I have a hunch I was not alone in that feeling after sitting in on the “Embracing Disruptive Technology” workshop during the recent Produce Marketing Association’s Fresh Summit.
“One person’s solution is another person’s problem,” said PMA chief science officer Bob Whitaker, setting the stage for panelist Jack Uldrich to tell attendees how several technologies are poised to radically alter food and agriculture.
According to Uldrich, a futurist and trend spotter who bills himself as chief unlearning officer at The School of Unlearning, Minneapolis, these emerging technologies are ones to watch.
Nanotechnology: Nanotechnology is the manipulation of matter on an atomic, molecular and supramolecular scale for the fabrication of products.
Sounds awesome, huh?
Not sure what it means exactly?
A produce-relevant application would be packaging with antimicrobial properties or that changes colors to let consumers know when the product’s shelf life has run out.

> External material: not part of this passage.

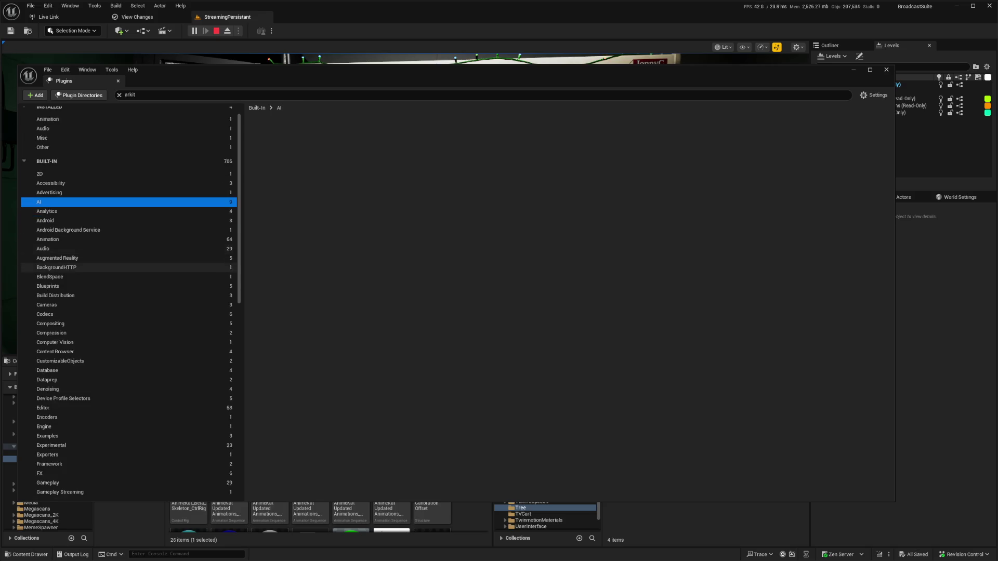
scroll(51, 343, "down", 2)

In the field, nano filters could be used to remove phosphorous or other substances from irrigation water.
Even more intriguing — especially in drought-stricken California — is the potential use of nano filters for water desalinization, Uldrich said.
Robotics: With labor an almost constant concern for produce companies, replacing ag laborers with automation that doesn’t have immigration-status issues or threaten to unionize has obvious appeal.

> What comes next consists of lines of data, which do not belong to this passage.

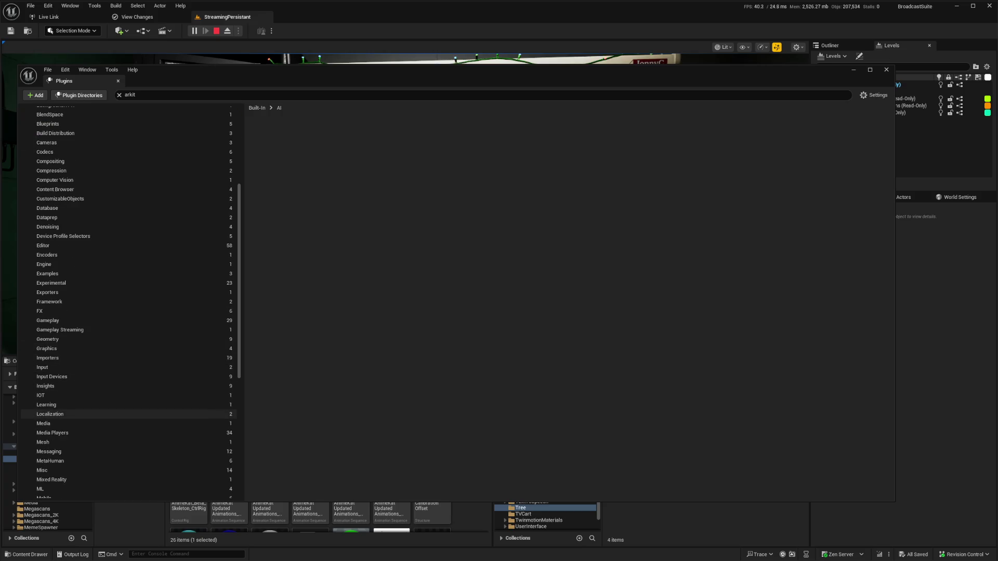
Step: Step from Media Players down to World Building and back to ML, then select the search text
left_click(52, 433)
left_click(43, 424)
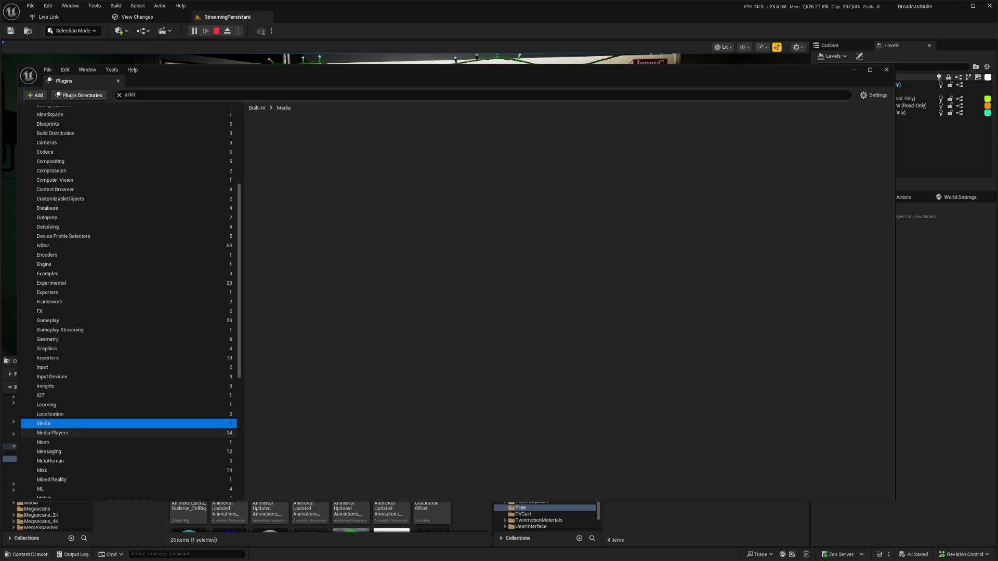
key("Down")
key("Down")
key("Down")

Uldrich also mentioned the use of unmanned aerial vehicles — aka drones — performing tasks in the fields, including pollinating some crops in place of bees.
Panelist Joe Pezzini, chief operating officer of Ocean Mist Farms, said automated lettuce harvesting technology already has reduced the need for labor.
Computational power: The speed at which data can be collected and analyzed increases at an ever faster rate, Uldrich said. Soon to join that is using nano and/or biotech to embed uniquely identifiable computing devices into plants to allow access to more data about every stage and aspect of crop production.
Along with the cost savings and productivity gains these technologies will bring, legal and ethical questions will arise.
Uldrich spoke about the potential genetically modified produce has to revolutionize agriculture and nutrition — if the public can be convinced it’s safe for health and the environment.
As food and ag businesses collect more and more data to help maximize use of inputs and yields, which party owns the data collected — the grower who owns the fields or the company collecting and analyzing the data — could become a legal issue.
Panelist Roger Royse, a Palo Alto-based attorney whose firm works with tech start-ups, said that despite the public perception of ag as not being at the leading edge of technology, it remains fertile ground for innovation.
“Farmers are the original innovators,” he said.